В те годы там обитал и наш великолепный маленький друг.


Право, он был великолепен, пронзителен лицом и сложён, как парковый Гермес загородного особняка, искусно вылепленный в три четверти натуры. Миниатюрность облика он умело восполнял некой величавостью движений, удерживая природную юркость.

Но всего великолепнее был его большой красный мотоцикл, прикованный цепью к водосточной трубе под окном.

Каждое утро наш друг гремел оковами, оповещая о своем пробуждении двор, и выводил сверкающую машину, словно освобожденного сказочного коня. Он бил в педаль и вскакивал в седло и составлял с фыркающим синеватым дымком чудовищем единое целое, заставляя подумать о кентаврах, какими они могли бы явиться в наш век, – и величавой дугой выкатывал через арку в залитую утренним медовым солнцем улицу. И мы решили, что любим его.


Он правда был щедрым другом и подарил нам два или три дня, и свой город, и каменный торт оперного театра, и желтый паркет залитых ночными фонарями мостовых, и кисло-сладкую утреннюю слюну привоза, а после посадил в крашеное белой масляной краской плавучее корыто и помахал мотоциклетным шлемом с пристани.

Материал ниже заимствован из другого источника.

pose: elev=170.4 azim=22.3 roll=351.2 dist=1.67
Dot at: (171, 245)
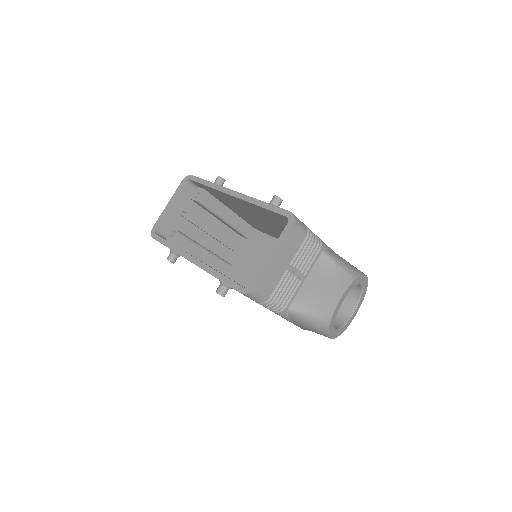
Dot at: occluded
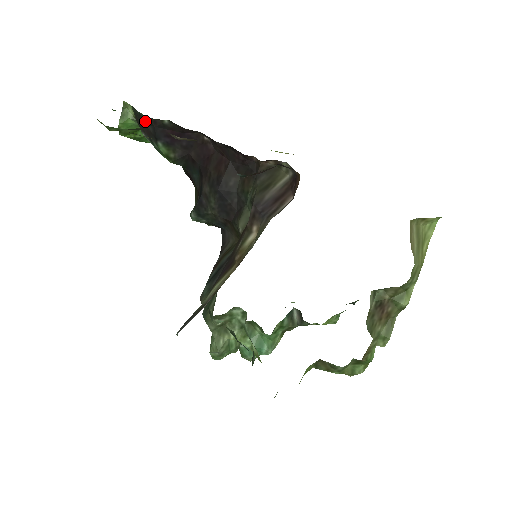
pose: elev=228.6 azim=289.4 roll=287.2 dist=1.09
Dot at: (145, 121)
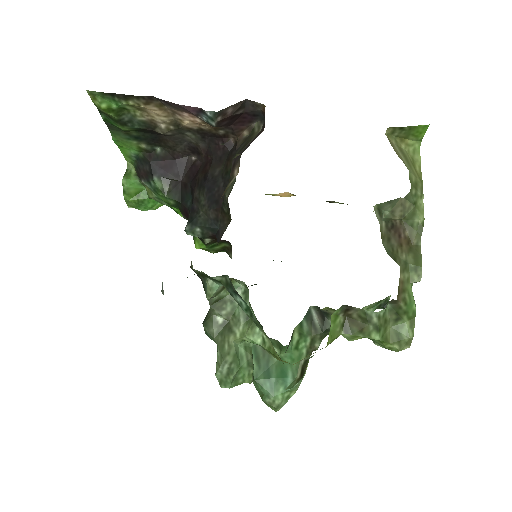
Dot at: (143, 162)
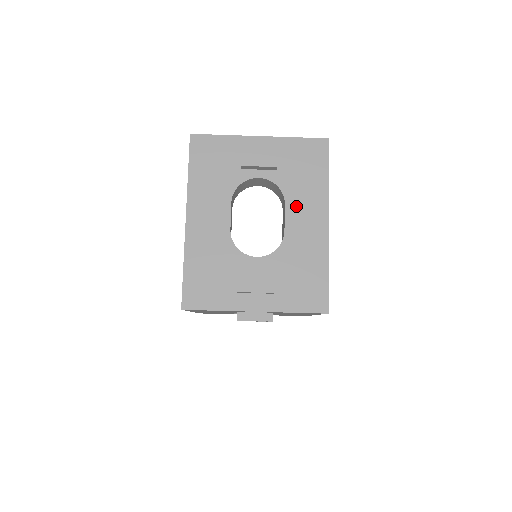
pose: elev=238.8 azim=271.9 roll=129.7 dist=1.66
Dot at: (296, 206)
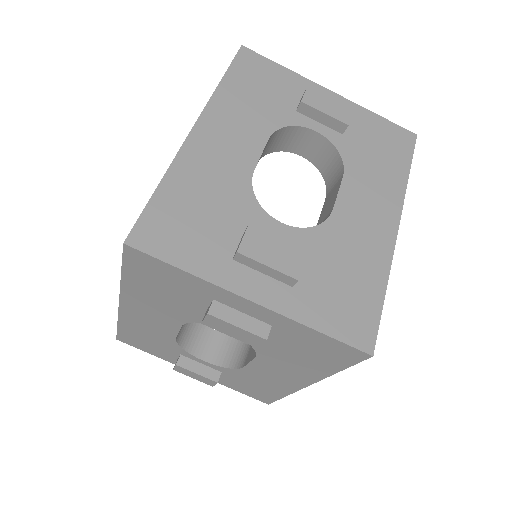
Dot at: (358, 186)
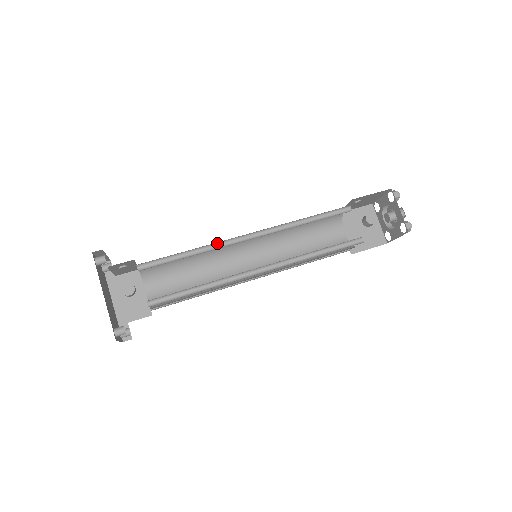
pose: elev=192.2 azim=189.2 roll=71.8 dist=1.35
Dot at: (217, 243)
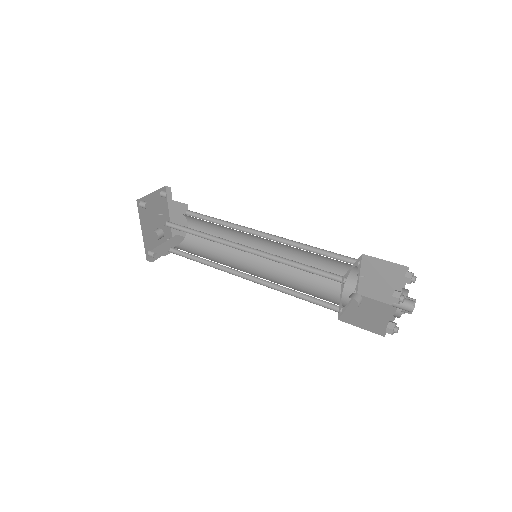
Dot at: occluded
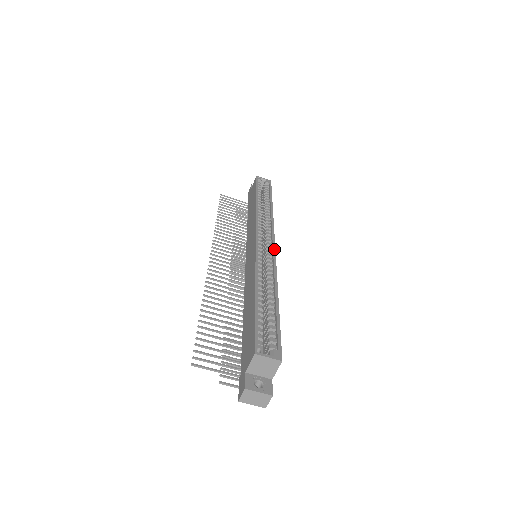
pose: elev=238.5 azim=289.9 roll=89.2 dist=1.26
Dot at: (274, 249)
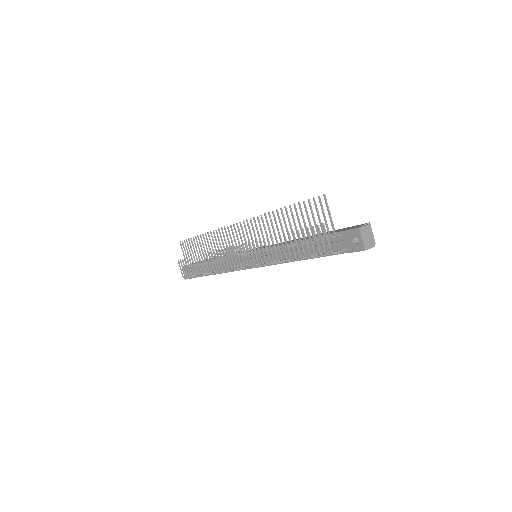
Dot at: occluded
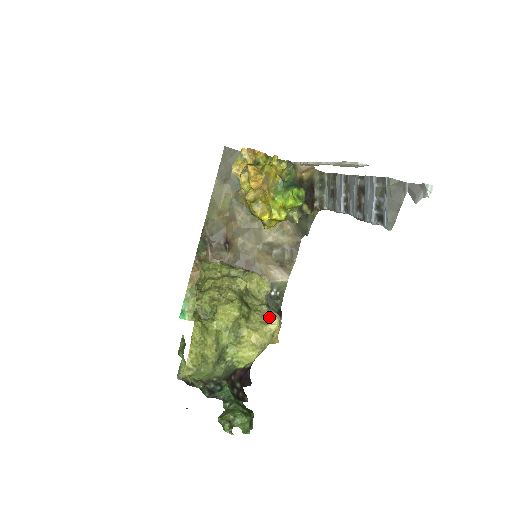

Мы совершили удивительный каботаж.

Мимо набережных в каштанах, где юноши в футболках вели под загорелые руки долгоногих девиц. Мимо гранитных ступеней, как Иисус сходящих в море. Мимо шевелящихся голыми телами пляжей, напоминающих своим влажным кишением маринованные грибы, гордость хозяйки, в новогоднем хрустале. Мимо расхаживающих в панамах холодных фотографов, подстерегающих жертву. Мимо дворцов, рассыпавшихся в зелени подобно мелу на бильярдном столе.

Туда, где город кончался и только единственный обуреваемый тягой дальних странствий трамвай уходил в просторы засеянных капустой и кукурузой полей, среди которых он и ссадил нас в зеленой пустыне у тропинки, наугад ведущей к невидимому берегу.

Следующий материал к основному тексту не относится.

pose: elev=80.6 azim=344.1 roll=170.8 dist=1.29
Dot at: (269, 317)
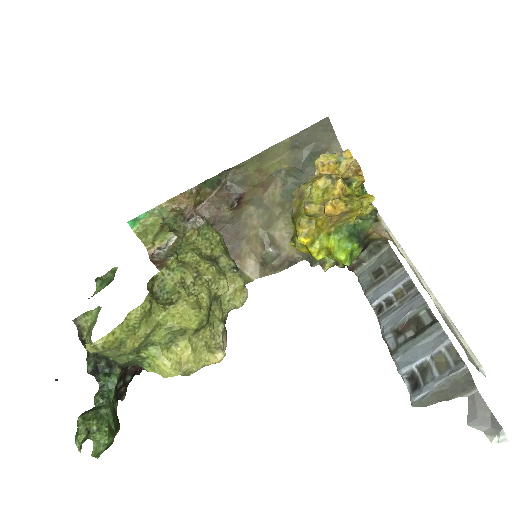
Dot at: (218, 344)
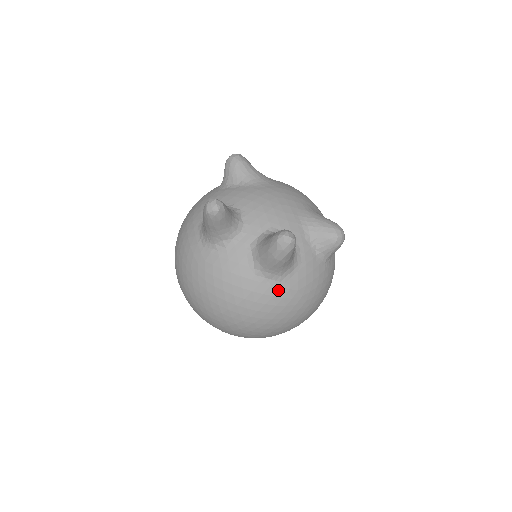
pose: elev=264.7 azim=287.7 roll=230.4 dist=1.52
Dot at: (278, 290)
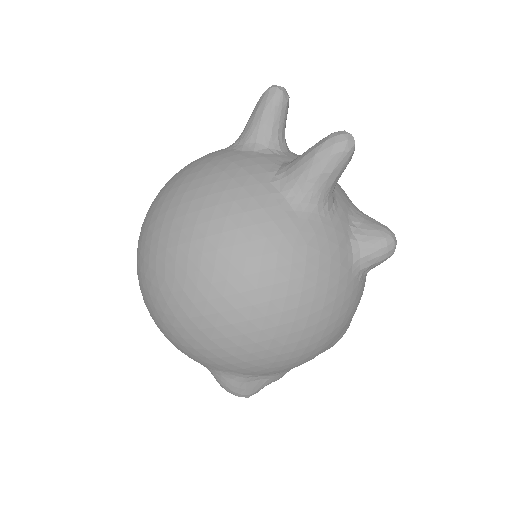
Dot at: (284, 218)
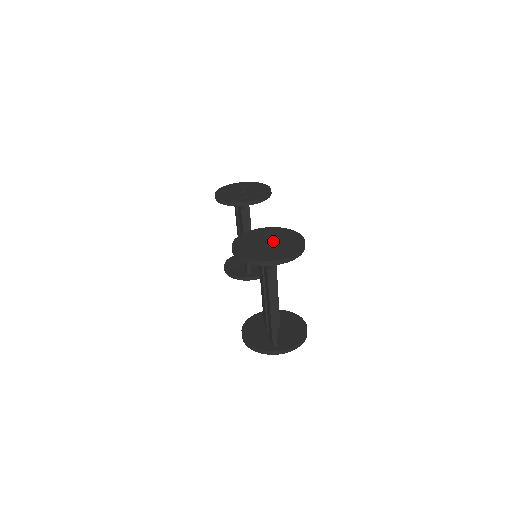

Высокая береговая дуга оказалась усеяна снизу доверху голубятнями бунгало, именуемых «рыбачьими домиками», и там нас уже поджидал со своим красным мотоциклом наш красивый друг.

Он вручил нам ключи, и вскочил в пружинящее седло, и махнул на прощанье, и оставил нас у входа в сколоченное из разнородных материалов обиталище слегка осиротевшими, и умчался в легком голубом дыму.

И мы зажили вдвоем.

Крошечные дачки, коими оказались на деле «рыбачьи домики», лепились амфитеатром, столь круто сбегавшим к белой кайме прибоя далеко-далеко внизу, что все обращенные к морю фасады вышли двухэтажными, в то время как в заднюю дверь приходилось входить с опущенной головой, чтобы не треснуться о притолоку. Зато они не застили друг дружке зеленоватый простор, и со всякого уровня этого многоэтажного птичьего базара можно было свободно любоваться им до самой Турции, или что там лежало за горизонтом.

К тому же наш домик по второму этажу обвивала галерейка, и оттуда мы могли обозревать всю пустынную водяную чашу, а справа уголком глаза замечать пароходы, с гудками заходящие за мыс.

К задам верхних голубятен подходила кукуруза, и она уже выросла, что было большим удобством. При нужде можно было скрыться в ней, присев под открытым небом среди светло-зеленых стеблей, вместо того чтобы запираться в пахнущем хлоркой бетонном скворечнике в дальнем конце поселка.

Но всего замечательней был пустой и бесконечный пляж.

К нему вела коленчатая лесенка, перебегающая с яруса на ярус.